§ **Transcribed page contents**:
-----

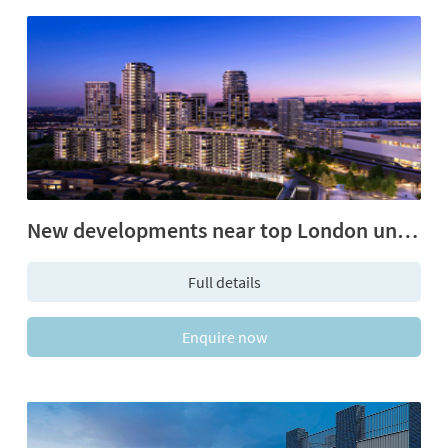
New developments near top London universities
Full details
Enquire now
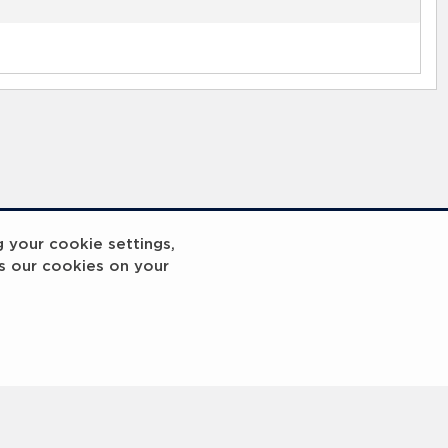
g your cookie settings,
s our cookies on your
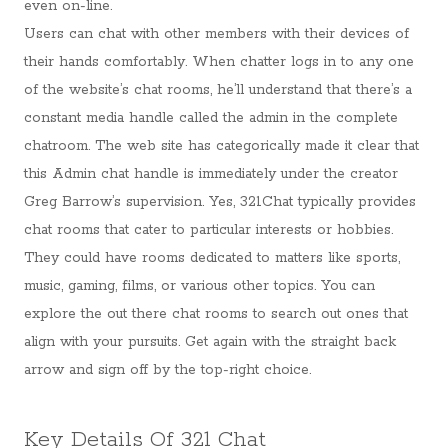
even on-line.
Users can chat with other members with their devices of
their hands comfortably. When chatter logs in to any one
of the website’s chat rooms, he’ll understand that there’s a
constant media handle called the admin in the complete
chatroom. The web site has categorically made it clear that
this Admin chat handle is immediately under the creator
Greg Barrow’s supervision. Yes, 321Chat typically provides
chat rooms that cater to particular interests or hobbies.
They could have rooms dedicated to matters like sports,
music, gaming, films, or various other topics. You can
explore the out there chat rooms to search out ones that
align with your pursuits. Get again with the straight back
arrow and sign off by the top-right choice.
Key Details Of 321 Chat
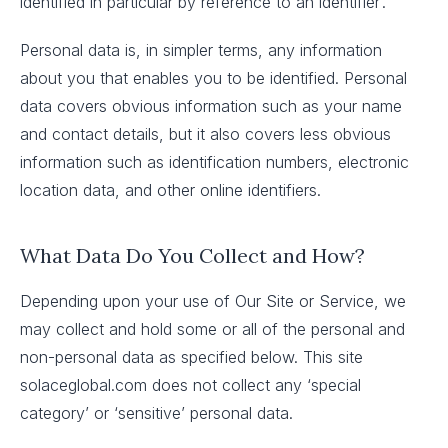
identified in particular by reference to an identifier’.
Personal data is, in simpler terms, any information
about you that enables you to be identified. Personal
data covers obvious information such as your name
and contact details, but it also covers less obvious
information such as identification numbers, electronic
location data, and other online identifiers.
What Data Do You Collect and How?
Depending upon your use of Our Site or Service, we
may collect and hold some or all of the personal and
non-personal data as specified below. This site
solaceglobal.com does not collect any ‘special
category’ or ‘sensitive’ personal data.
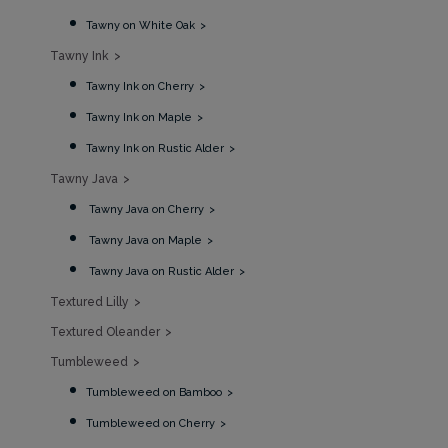
Tawny on White Oak
Tawny Ink
Tawny Ink on Cherry
Tawny Ink on Maple
Tawny Ink on Rustic Alder
Tawny Java
Tawny Java on Cherry
Tawny Java on Maple
Tawny Java on Rustic Alder
Textured Lilly
Textured Oleander
Tumbleweed
Tumbleweed on Bamboo
Tumbleweed on Cherry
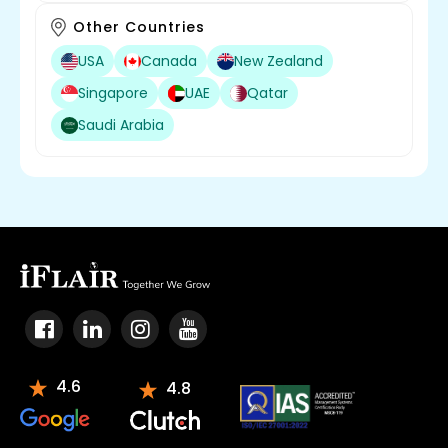
Other Countries
USA
Canada
New Zealand
Singapore
UAE
Qatar
Saudi Arabia
4.6
4.8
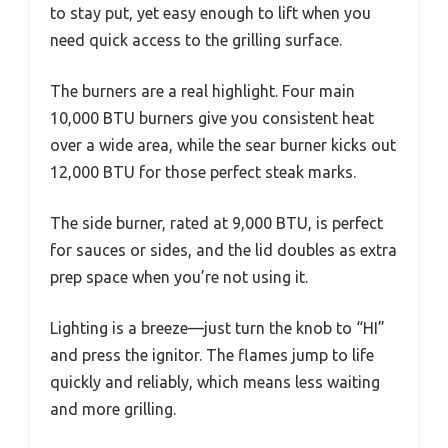
to stay put, yet easy enough to lift when you
need quick access to the grilling surface.
The burners are a real highlight. Four main
10,000 BTU burners give you consistent heat
over a wide area, while the sear burner kicks out
12,000 BTU for those perfect steak marks.
The side burner, rated at 9,000 BTU, is perfect
for sauces or sides, and the lid doubles as extra
prep space when you’re not using it.
Lighting is a breeze—just turn the knob to “HI”
and press the ignitor. The flames jump to life
quickly and reliably, which means less waiting
and more grilling.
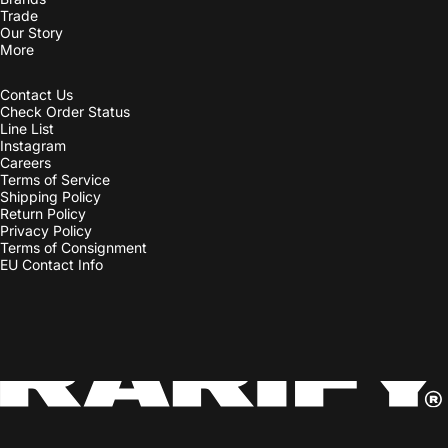
Contact Us
Check Order Status
Line List
Instagram
Careers
Terms of Service
Shipping Policy
Return Policy
Privacy Policy
Terms of Consignment
EU Contact Info
Country/region
© 2026 Rarify Inc. • 735 Bainbridge St.Philadelphia, PA 19147 • +1 215
821 7128.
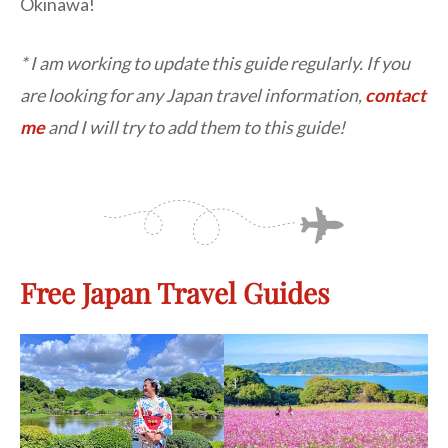
Okinawa!
* I am working to update this guide regularly. If you
are looking for any Japan travel information,
contact
me
and I will try to add them to this guide!
Free Japan Travel Guides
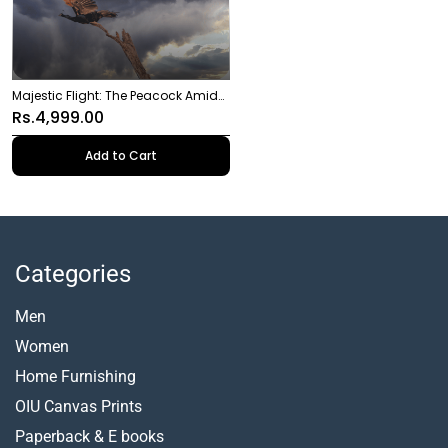
Majestic Flight: The Peacock Amidst
the Storm
Rs.4,999.00
Add to Cart
Categories
Men
Women
Home Furnishing
OIU Canvas Prints
Paperback &
E books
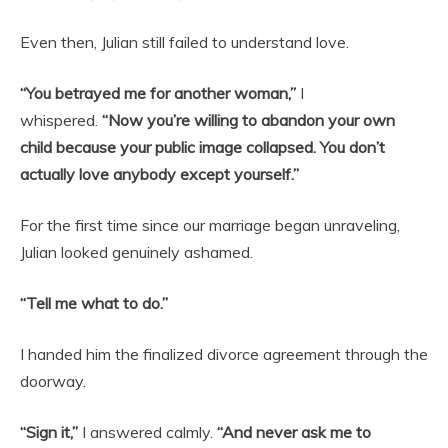
Even then, Julian still failed to understand love.
“You betrayed me for another woman,”
I
whispered.
“Now you’re willing to abandon your own
child because your public image collapsed. You don’t
actually love anybody except yourself.”
For the first time since our marriage began unraveling,
Julian looked genuinely ashamed.
“Tell me what to do.”
I handed him the finalized divorce agreement through the
doorway.
“Sign it,”
I answered calmly.
“And never ask me to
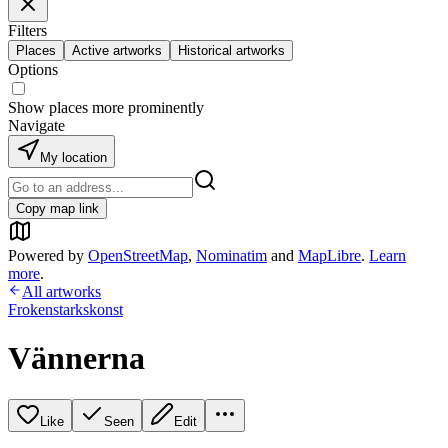
Filters
Places
Active artworks
Historical artworks
Options
Show places more prominently
Navigate
My location
Copy map link
Powered by
OpenStreetMap
,
Nominatim
and
MapLibre
.
Learn
more
.
All artworks
Frokenstarkskonst
Vännerna
Like
Seen
Edit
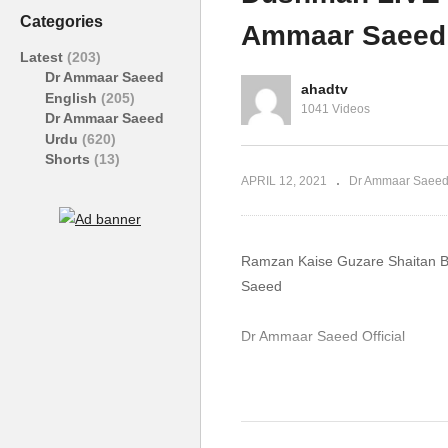
Sehna Haram Haq Mehr Dr
Af
Categories
Ammaar Saeed
Ammaar Saeed
S
Latest
(203)
Dr Ammaar Saeed
ahadtv
English
(205)
1041 Videos
Dr Ammaar Saeed
Urdu
(620)
Shorts
(13)
APRIL 12, 2021
Dr Ammaar Saeed
Ramzan Kaise Guzare Shaitan 
Saeed
Dr Ammaar Saeed Official
#DrAmmaar #MuftiAmmaar #Mu
#Allah #Quran #Mufti #Muham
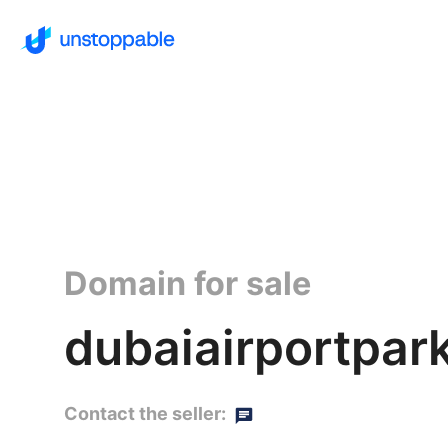
Domain for sale
dubaiairportpark
Contact the seller:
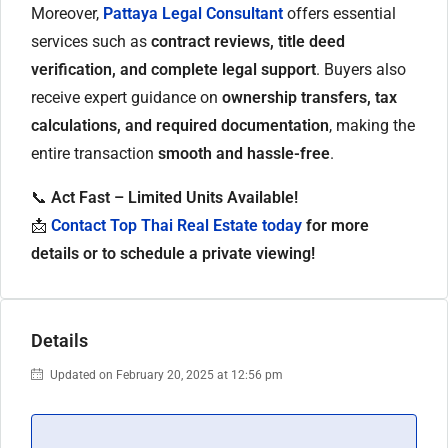
Moreover,
Pattaya Legal Consultant
offers essential
services such as
contract reviews, title deed
verification, and complete legal support
. Buyers also
receive expert guidance on
ownership transfers, tax
calculations, and required documentation
, making the
entire transaction
smooth and hassle-free
.
📞
Act Fast – Limited Units Available!
📩
Contact Top Thai Real Estate today
for more
details or to schedule a private viewing!
Details
Updated on February 20, 2025 at 12:56 pm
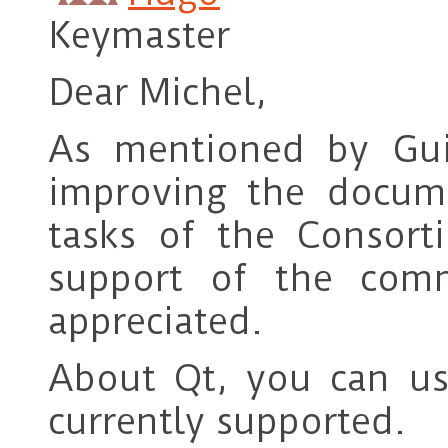
Keymaster
Dear Michel,
As mentioned by Gu
improving the docum
tasks of the Consor
support of the comm
appreciated.
About Qt, you can us
currently supported.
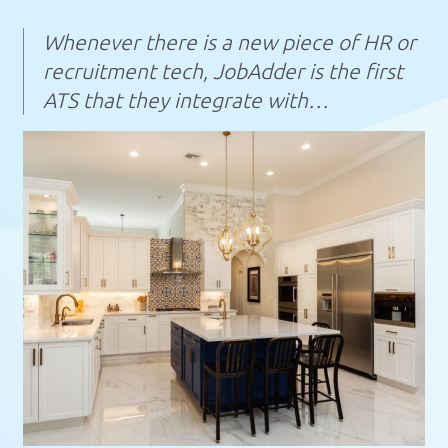
Whenever there is a new piece of HR or
recruitment tech, JobAdder is the first
ATS that they integrate with…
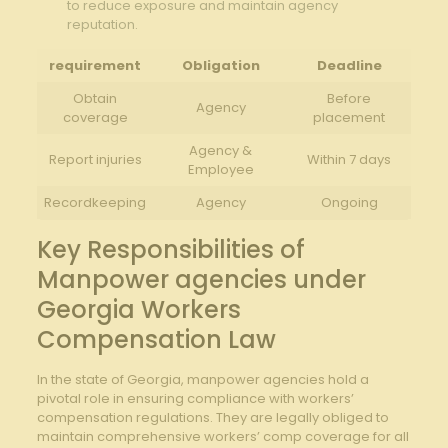
to reduce exposure and maintain agency
reputation.
requirement
Obligation
Deadline
Obtain
Before
Agency
coverage
placement
Agency &
Report injuries
Within 7 days
Employee
Recordkeeping
Agency
Ongoing
Key Responsibilities of
Manpower agencies under
Georgia Workers
Compensation Law
In the state of Georgia, manpower agencies hold a
pivotal role in ensuring compliance with workers’
compensation regulations. They are legally obliged to
maintain comprehensive workers’ comp coverage for all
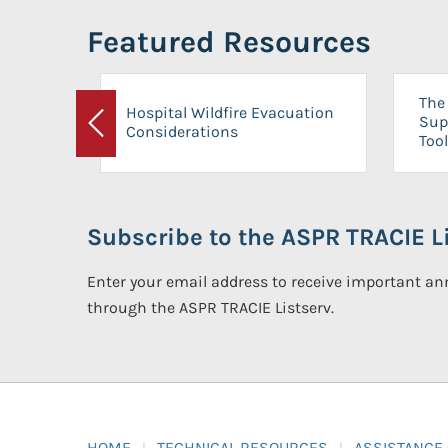
Featured Resources
The 
Hospital Wildfire Evacuation
Sup
Considerations
Previous
Tool
Subscribe to the ASPR TRACIE Li
Enter your email address to receive important 
through the ASPR TRACIE Listserv.
HOME
TECHNICAL RESOURCES
ASSISTANCE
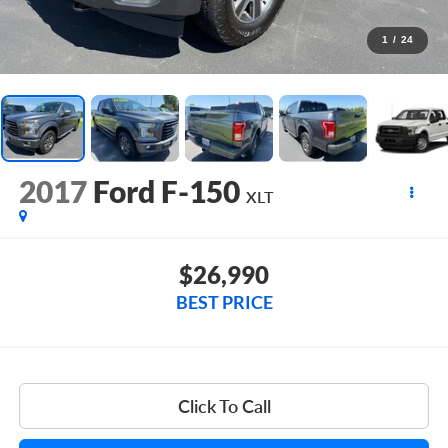
1
/
24
2017
Ford F-150
XLT
$26,990
BEST PRICE
Click To Call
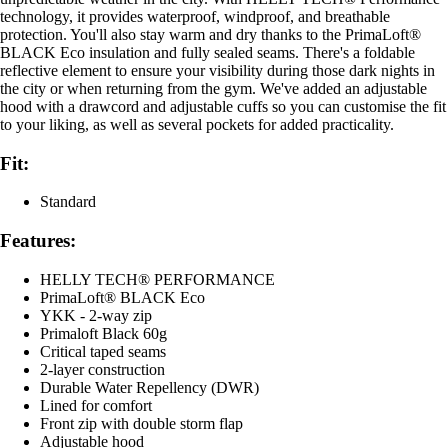
technology, it provides waterproof, windproof, and breathable
protection. You'll also stay warm and dry thanks to the PrimaLoft®
BLACK Eco insulation and fully sealed seams. There's a foldable
reflective element to ensure your visibility during those dark nights in
the city or when returning from the gym. We've added an adjustable
hood with a drawcord and adjustable cuffs so you can customise the fit
to your liking, as well as several pockets for added practicality.
Fit:
Standard
Features:
HELLY TECH® PERFORMANCE
PrimaLoft® BLACK Eco
YKK - 2-way zip
Primaloft Black 60g
Critical taped seams
2-layer construction
Durable Water Repellency (DWR)
Lined for comfort
Front zip with double storm flap
Adjustable hood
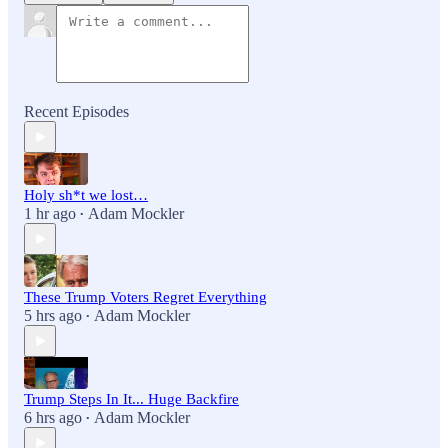
Recent Episodes
Holy sh*t we lost…
1 hr ago
Adam Mockler
•
These Trump Voters Regret Everything
5 hrs ago
Adam Mockler
•
Trump Steps In It... Huge Backfire
6 hrs ago
Adam Mockler
•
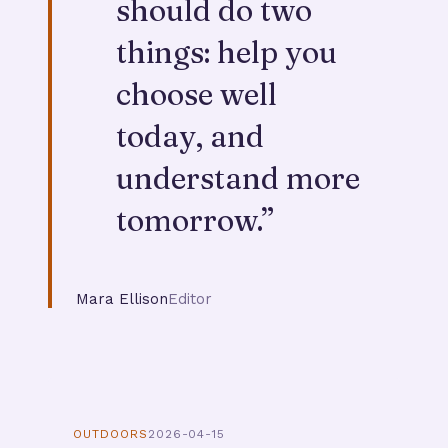
should do two
things: help you
choose well
today, and
understand more
tomorrow.
”
Mara Ellison
Editor
OUTDOORS
2026-04-15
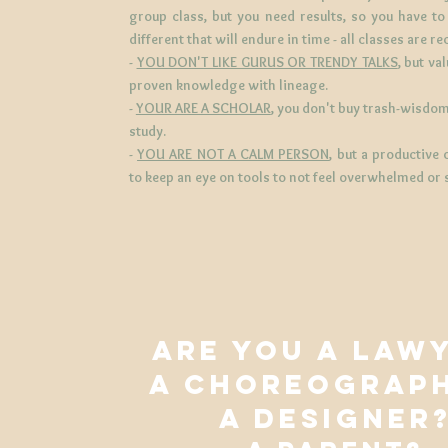
group class, but you need results, so you have t
different that will endure in time -
all classes are r
-
YOU DON'T LIKE GURUS OR TRENDY TALKS
, but va
proven knowledge with lineage.
-
YOUR ARE A SCHOLAR
, you don't buy trash-wisdom
study.
-
YOU ARE NOT A CALM PERSON
, but a productive
to keep an eye on tools to not feel overwhelmed or 
ARE YOU A LAW
A CHOREOGRAP
A DESIGNER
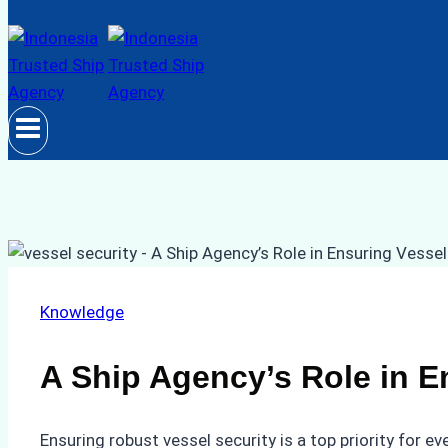
Knowledge
A Ship Agency’s Role in E
Ensuring robust vessel security is a top priority for 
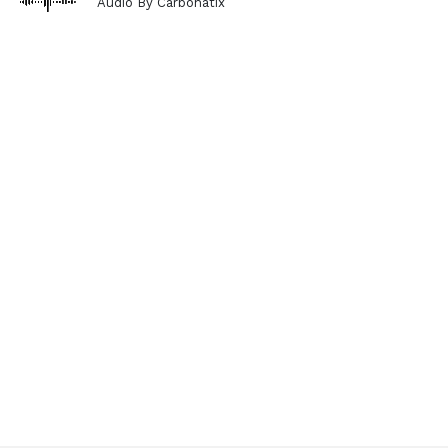
Audio By Carbonatix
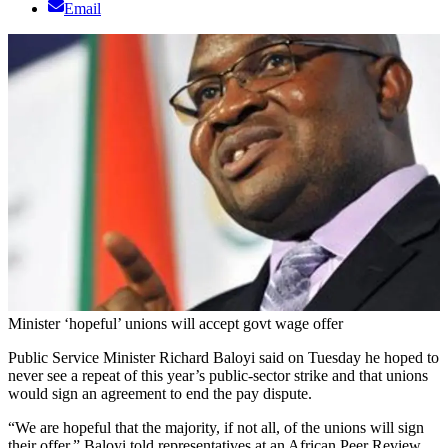
Email
Minister ‘hopeful’ unions will accept govt wage offer
Public Service Minister Richard Baloyi said on Tuesday he hoped to
never see a repeat of this year’s public-sector strike and that unions
would sign an agreement to end the pay dispute.
“We are hopeful that the majority, if not all, of the unions will sign
their offer,” Baloyi told representatives at an African Peer Review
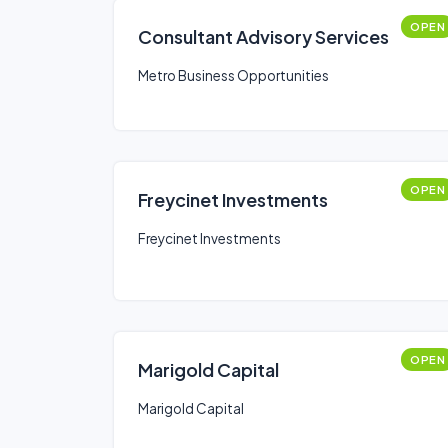
OPEN
Consultant Advisory Services
Metro Business Opportunities
OPEN
Freycinet Investments
Freycinet Investments
OPEN
Marigold Capital
Marigold Capital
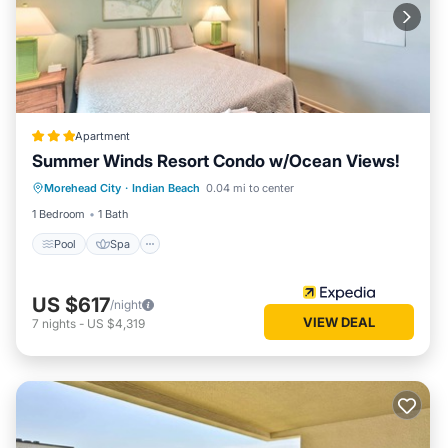
Apartment
Summer Winds Resort Condo w/Ocean Views!
Pool
Spa
Ocean View
Morehead City
·
Indian Beach
0.04 mi to center
Balcony/Terrace
1 Bedroom
1 Bath
Pool
Spa
US $617
/night
VIEW DEAL
7
nights
-
US $4,319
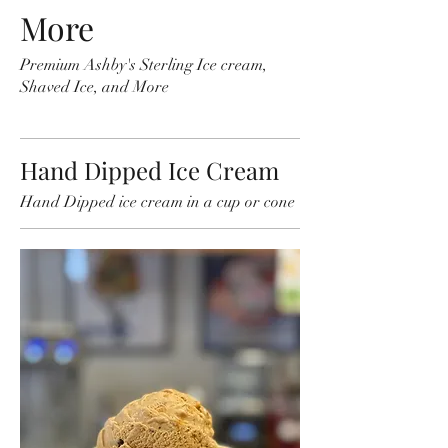
More
Premium Ashby's Sterling Ice cream,
Shaved Ice, and More
Hand Dipped Ice Cream
Hand Dipped ice cream in a cup or cone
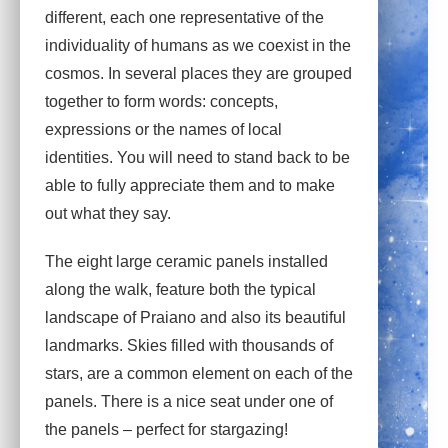
different, each one representative of the
individuality of humans as we coexist in the
cosmos. In several places they are grouped
together to form words: concepts,
expressions or the names of local
identities. You will need to stand back to be
able to fully appreciate them and to make
out what they say.
The eight large ceramic panels installed
along the walk, feature both the typical
landscape of Praiano and also its beautiful
landmarks. Skies filled with thousands of
stars, are a common element on each of the
panels. There is a nice seat under one of
the panels – perfect for stargazing!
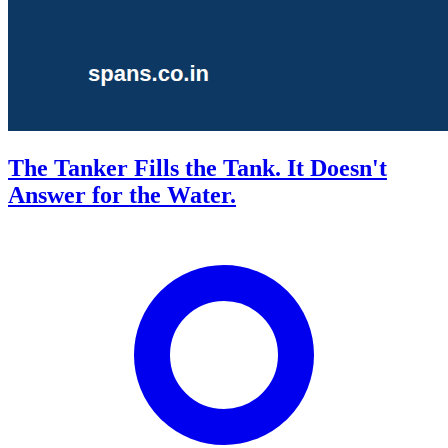
The Tanker Fills the Tank. It Doesn't
Answer for the Water.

-----

Take the line containing "able to fully appreciate them and to make" as the first line and the last line of the data above as the final one, and output exactly the lines between them, inclusive, with no pictures.

able to fully appreciate them and to make
out what they say.
The eight large ceramic panels installed
along the walk, feature both the typical
landscape of Praiano and also its beautiful
landmarks. Skies filled with thousands of
stars, are a common element on each of the
panels. There is a nice seat under one of
the panels – perfect for stargazing!
The Tanker Fills the Tank. It Doesn't
Answer for the Water.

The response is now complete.